4 Essential Tips For The Muay Thai Clinch

In Muay Thai, one of the best ways to close the distance between you and your opponent is the clinch. It is the closest distance two fighters can get in a fight and still engage. As ideal as it may sound, learning how to clinch can prove to be quite tricky, especially if you’ve just started sparring Muay Thai.

The clinch is a technical aspect of Muay Thai wherein you must hold your opponent in order to launch your attacks, or, most commonly, knee strikes. If you are facing an aggressive opponent, the clinch is a great option to neutralize their attacks and close the distance. To hold your opponent, you have a variety of options such as the double collar tie, single collar tie, bear hug or double underhook clinching positions.

The double collar tie 

Clinch-Entry-Slow-Encroachment-to-Collar-Tie

To get into the double collar tie position, you must use your hands to pull your opponent’s head down and use your elbows to lock his head and shoulders.

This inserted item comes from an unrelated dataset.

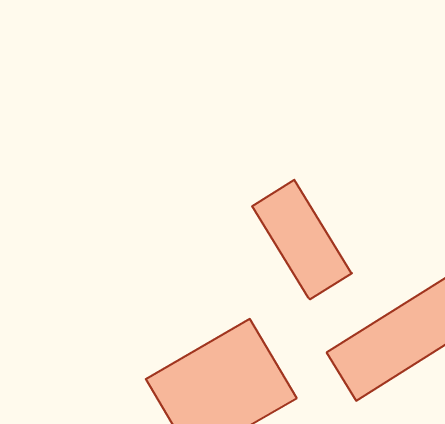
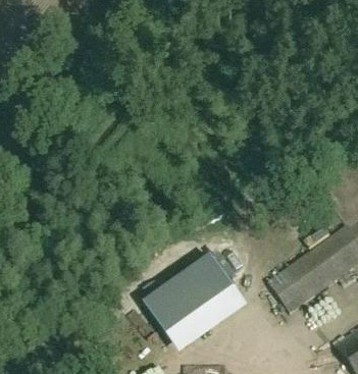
building: [252,180,352,299] -> none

Doing so will allow you to control him and prevent him from using elbows. While performing the double collar tie, make sure to squeeze your elbows together so your opponent cannot escape. You can also put your hand slightly above the back of your opponent’s head for better control.

The single collar tie

single collar tie

Use your arms to pull your opponent’s head down and slightly lift your elbows to lock his shoulders in place.  From here, use your lead hand to pull on your opponent’s shoulder downward while your elbow locks his forearm and biceps. One arm should be on your opponent’s neck, while the other one should be on his shoulder.

Double underhook  

Clinch-Defense-Defensive-Clinch-Double-Underhook

If you are faced with a taller opponent, the double underhook hold is a great way to control your opponent. You will usually use the double underhook if you are able to pummel your outside arm inside. If you are looking to throw your opponent, this is a great way to do it. However, if your double underhooks aren’t working, you can posture lower and transition to a bear hug. The bear hug is very similar to the double underhook hold. However, it requires you to position your body lower, which allows you to control your opponent’s hips to take him to the ground.

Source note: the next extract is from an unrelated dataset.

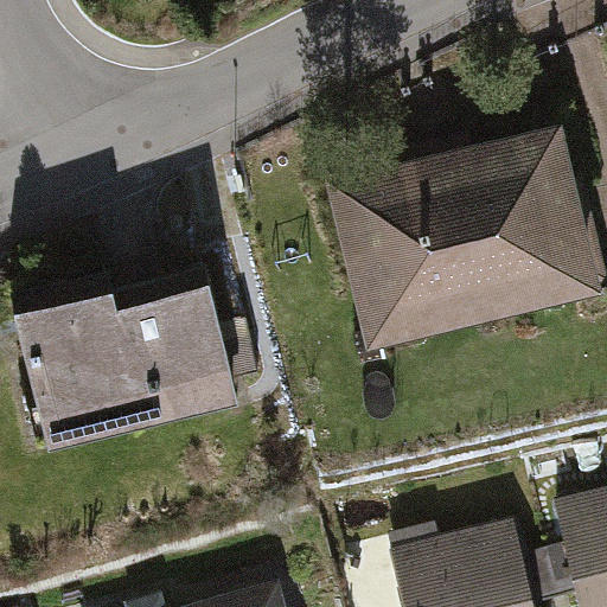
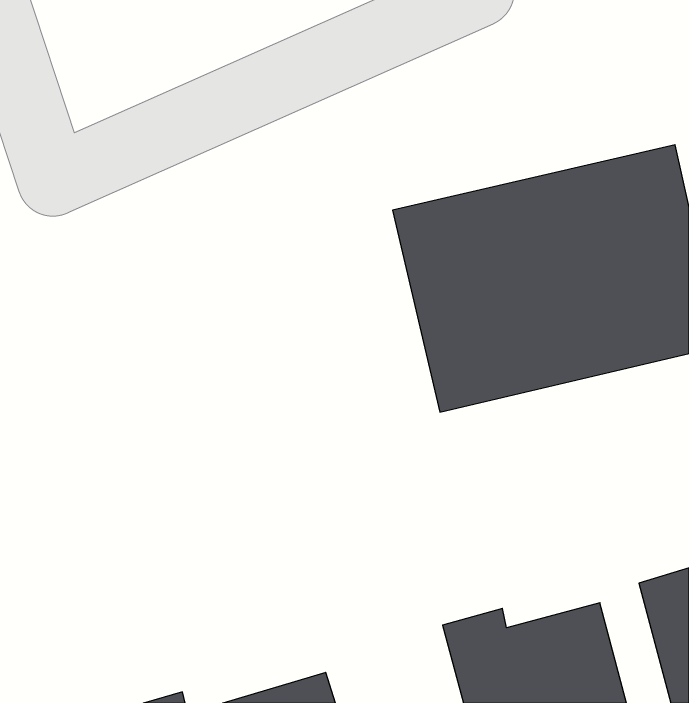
building: [26,289,261,454] -> none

Now that you’ve gotten your opponent in a clinch, today, Evolve Daily Shares 4 Essential Tips For The Muay Thai Clinch:

 

1) There are many ways to attack your opponent in the clinch 

Although knees are the most common form of attack from this position, you can also use punches and elbows. Being in such a close range only allows for these types of attacks. However, the clinch can also be used to off-balance your opponent with a sweep or throw, which you can use to tire your opponent or set up your next attack.

 

2) Stay in control

The person who is stronger in the clinch dictates where the rest of the fight goes. Thus, you must never give up control at any point in time. To prevent your opponent from taking control of the fight, you must focus on having 2 points of control at all times such as the head and one of your opponent’s arms.

 

3) Don’t let your opponent control your neck or your head

ONE Superstar Amir Khan practices his knees in the clinch with multiple-time Muay Thai World Champion Penek Sitnumnoi.

ONE Superstar Amir Khan practices his knees in the clinch with multiple-time Muay Thai World Champion Penek Sitnumnoi.

The moment your opponent controls your neck or your head, they control your balance. This means that they also control your ability to defend and attack. To prevent this from happening, maintain your posture and move your hips close into your opponent’s hips. You can also maintain a 50-50 stance with your legs slightly wider than shoulder width.

 

4) Prevent your opponent from regaining his posture

Multiple-time Muay Thai World Champion Dejdamrong Sor Amnuaysirichoke started MMA at 37 years old.

Multiple-time Muay Thai World Champion Dejdamrong Sor Amnuaysirichoke started MMA at 37 years old.

Just as important as it is to maintain your posture, you should also prevent your opponent from regaining his posture. When you have your opponent secure in your clinch, you should continue to control the neck and head, forcing your opponent into a broken posture. When your opponent’s posture is broken, it is easier for you to land knees because it is difficult for him to defend in this position. To defend, he needs to regain his posture by straightening out his neck/head.

 

Although clinching may sound intimidating, don’t worry. It takes awhile to become comfortable in the clinch and years to use it perfectly. As with all Muay Thai techniques, the only way to get better at using the clinch is by drilling it until it becomes second nature. When you’re more comfortable, you can try to incorporate it in your sparring sessions with minimal force. So go on, what are you waiting for? You too, can use the clinch!